* **Problem requirements**:
Print the material from the line containing "Rendered at 1654 by 1241 pixels." through the line containing "picture [32, 1171, 324, 1222]", inclusive, reproducing every line without any change.

* **Record set**:
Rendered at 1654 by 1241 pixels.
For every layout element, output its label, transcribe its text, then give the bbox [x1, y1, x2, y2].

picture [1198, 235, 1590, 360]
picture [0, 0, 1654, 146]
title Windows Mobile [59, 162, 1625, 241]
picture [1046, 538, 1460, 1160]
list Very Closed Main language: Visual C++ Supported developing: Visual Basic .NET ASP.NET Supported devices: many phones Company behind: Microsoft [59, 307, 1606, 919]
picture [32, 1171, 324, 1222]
--
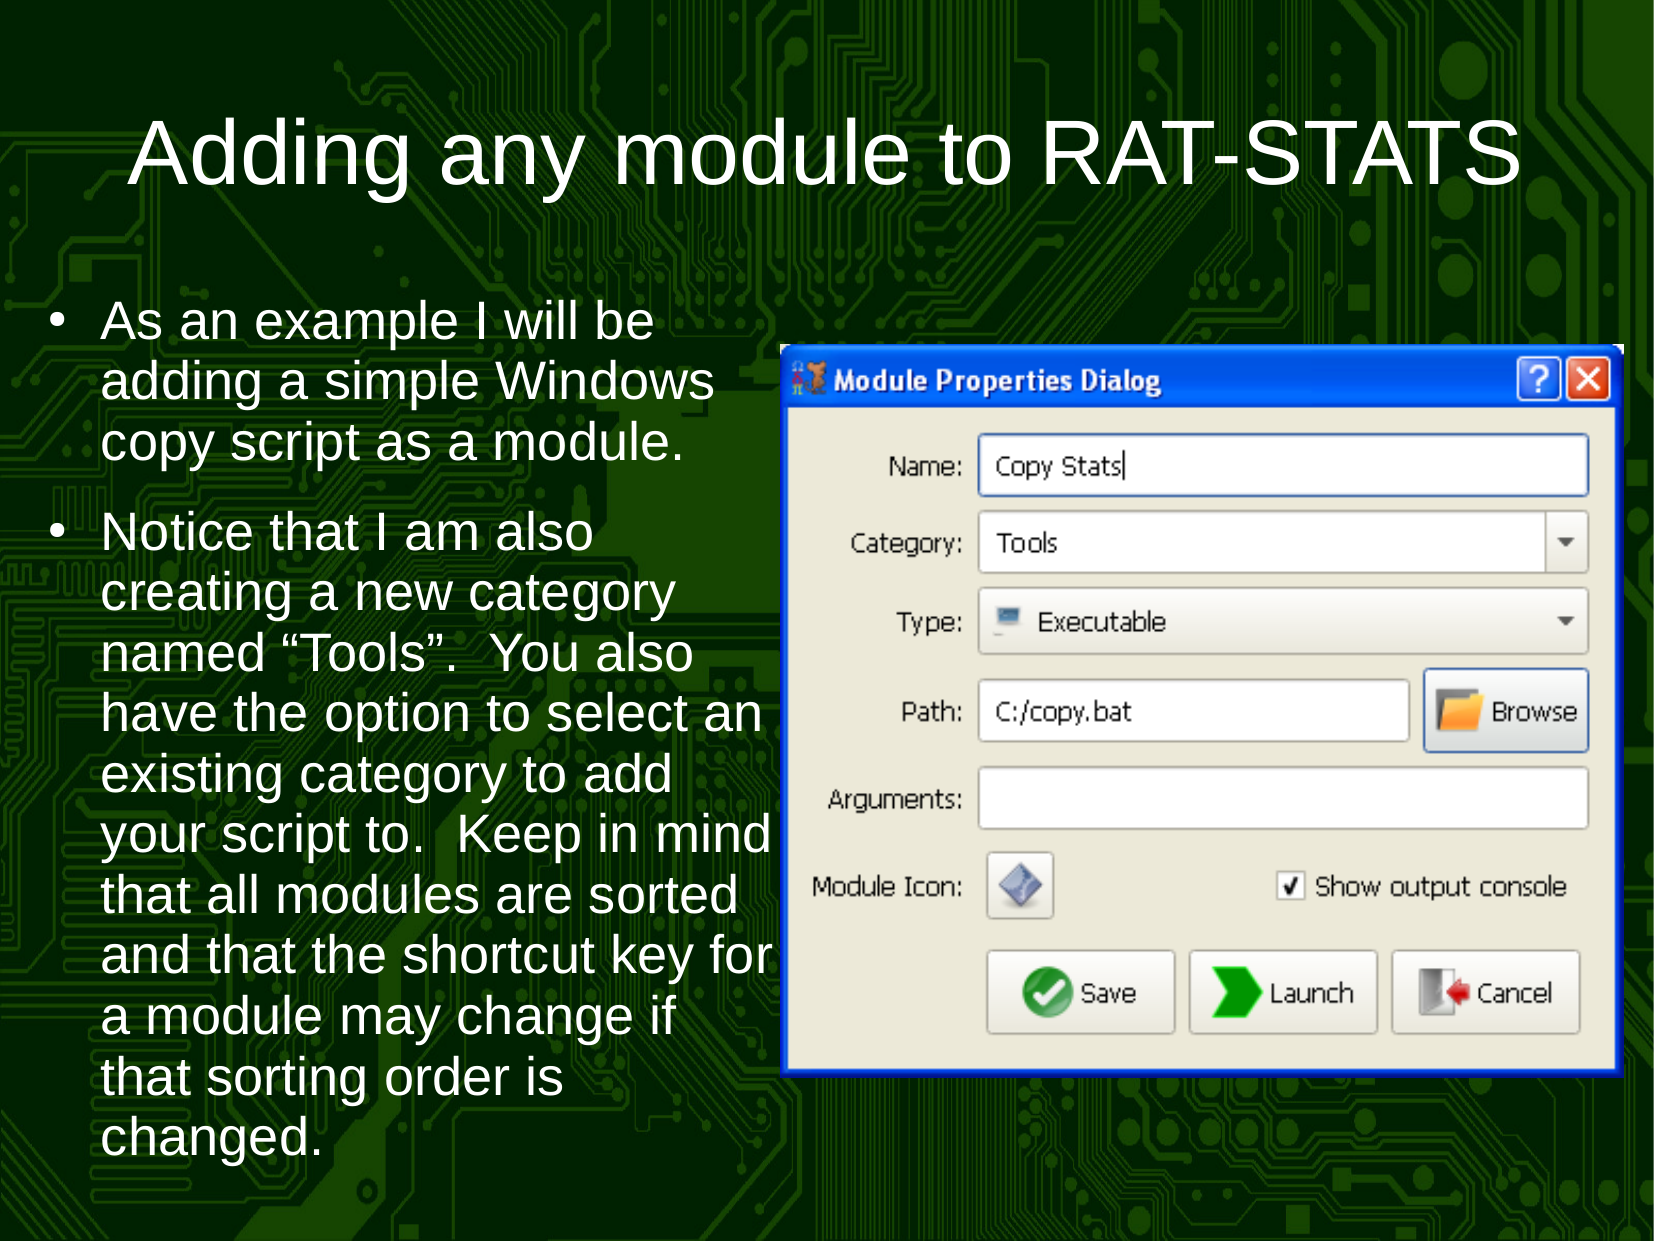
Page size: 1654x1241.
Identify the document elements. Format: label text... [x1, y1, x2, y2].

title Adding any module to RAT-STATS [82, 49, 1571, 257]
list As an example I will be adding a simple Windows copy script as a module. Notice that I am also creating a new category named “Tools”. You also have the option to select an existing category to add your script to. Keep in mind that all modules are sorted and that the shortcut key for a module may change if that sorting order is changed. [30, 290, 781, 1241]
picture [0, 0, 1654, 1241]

* **Response to the task**:
Rendered at 1654 by 1241 pixels.
For every layout element, output its label, transcribe its text, then give the bbox [x1, y1, x2, y2].

picture [1198, 235, 1590, 360]
picture [0, 0, 1654, 146]
title Windows Mobile [59, 162, 1625, 241]
picture [1046, 538, 1460, 1160]
list Very Closed Main language: Visual C++ Supported developing: Visual Basic .NET ASP.NET Supported devices: many phones Company behind: Microsoft [59, 307, 1606, 919]
picture [32, 1171, 324, 1222]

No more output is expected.